New Parents

“Everybody’s children are so special. It makes you wonder where all the ordinary grown-ups come from.”
–Maria, from the movie Code 46

I recently heard a story about an acquaintance that tried to make dinner reservations for some adults and a baby at a restaurant in Toronto. She was told that they didn’t allow babies in their establishment, and this infuriated her to the point where– believing it was a human rights violation– sought to take legal measures against the place. It’s worth noting that this was the same woman that didn’t allow children to attend her wedding just one year earlier, thus illustrating that an individual’s politicization is often born from feelings of personal exclusion rather than empathy for others.

Reasonable people can disagree on whether children have a place in adult spaces such as restaurants, movie theaters and concert halls. I’m certainly sympathetic to the isolation a new mother, perhaps feeling excluded from the pulse of civil society because she’s taken on the responsibility to attentively raising a child must feel, but on the other hand, I absolutely hate having my evening hijacked by the enforced spectacle of somebody’s child rearing.

We’ve all been there, and it’s difficult to know what to do. Becoming increasingly preoccupied by the offending parties, I tend to quietly seethe, which is probably what most people do. It’s awkward as hell, and there’s a political subtext to the battleground that’s entirely frustrating.

At any rate, this entire debate is pretty much the exclusive precinct of the upper middle class.
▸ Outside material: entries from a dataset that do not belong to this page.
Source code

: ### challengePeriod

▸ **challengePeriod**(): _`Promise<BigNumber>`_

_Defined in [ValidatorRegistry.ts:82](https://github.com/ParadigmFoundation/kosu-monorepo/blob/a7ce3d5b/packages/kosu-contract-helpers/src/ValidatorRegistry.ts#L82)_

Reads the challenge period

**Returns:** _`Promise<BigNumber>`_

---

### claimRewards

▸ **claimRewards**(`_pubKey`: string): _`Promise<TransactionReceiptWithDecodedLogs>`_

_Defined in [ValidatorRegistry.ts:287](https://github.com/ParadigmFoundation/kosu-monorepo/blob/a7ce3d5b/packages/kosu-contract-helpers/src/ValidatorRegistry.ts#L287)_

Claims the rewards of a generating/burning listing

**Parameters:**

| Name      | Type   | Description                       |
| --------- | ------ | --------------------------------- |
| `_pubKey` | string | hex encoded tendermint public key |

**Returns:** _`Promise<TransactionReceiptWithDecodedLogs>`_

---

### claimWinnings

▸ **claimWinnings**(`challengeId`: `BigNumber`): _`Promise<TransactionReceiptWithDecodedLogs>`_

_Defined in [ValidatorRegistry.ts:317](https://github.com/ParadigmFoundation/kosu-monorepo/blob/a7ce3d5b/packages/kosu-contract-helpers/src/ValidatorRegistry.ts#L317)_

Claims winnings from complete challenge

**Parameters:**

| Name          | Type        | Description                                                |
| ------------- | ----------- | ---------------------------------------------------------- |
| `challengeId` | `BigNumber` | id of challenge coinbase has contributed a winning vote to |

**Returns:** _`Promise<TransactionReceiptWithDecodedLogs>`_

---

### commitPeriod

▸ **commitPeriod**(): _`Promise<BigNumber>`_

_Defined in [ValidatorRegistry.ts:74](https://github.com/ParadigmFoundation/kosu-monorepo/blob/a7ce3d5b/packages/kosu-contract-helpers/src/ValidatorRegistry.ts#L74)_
Typically, the people impassioned by these sorts of annoyances are those that have become acclimated to privilege and entitlement. Many of my peers waited until careers were firmly established and finances in place before having children, and have become habituated to having some authority and power over their environment. These are people with disposable income, living lives plotted by the freedoms money grants access to, and when they find that their leisure time and social liberties are now impeded by the presence of a baby, well, they find religion, so to speak.

Of course, getting babies into to an upper end restaurant in Yorkville is likely not going to be very helpful to the vast majority of weary parents just scuffling along. No matter, for most of these well-heeled new parents, there is nothing that takes precedence over the development of their child. Bach for babies, organic meat, exclusive schools, summer camp for the gifted and an appropriately limited exposure to third world poverty, are all typical of the upper middle class narrative.

The child becomes a vessel of concentrated light, one that contains the brightest qualities of both parents, and this potential is guided lovingly into the world with such radiant pride that it can’t help but burn bystanders standing outside of the immediate family unit. For these proud parents, imposing on the comfort of 50 other people in a restaurant on a Friday night so that they might spend time with their child seems perfectly natural.

I guess what I find frustrating about such scenarios is that these parents typically ask the rest of the world to become participants in the narrative of their lives, rather than using their imagination to become a part of the narrative of the rest of the world.